*Exercise data*

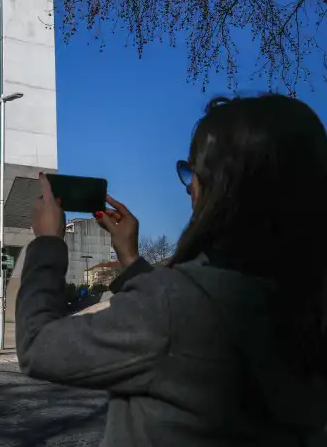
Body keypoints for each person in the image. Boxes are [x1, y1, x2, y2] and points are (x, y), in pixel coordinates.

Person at [16, 94, 327, 445]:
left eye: (191, 171)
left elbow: (37, 345)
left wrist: (48, 243)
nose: (188, 187)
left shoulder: (173, 308)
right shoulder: (305, 304)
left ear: (220, 185)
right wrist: (132, 262)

*Work task*
Within the lines above, find those holding the word "left" and copy them.

*Answer box*
left eye: (191, 171)
left elbow: (37, 345)
left wrist: (48, 243)
left shoulder: (173, 308)
left ear: (220, 185)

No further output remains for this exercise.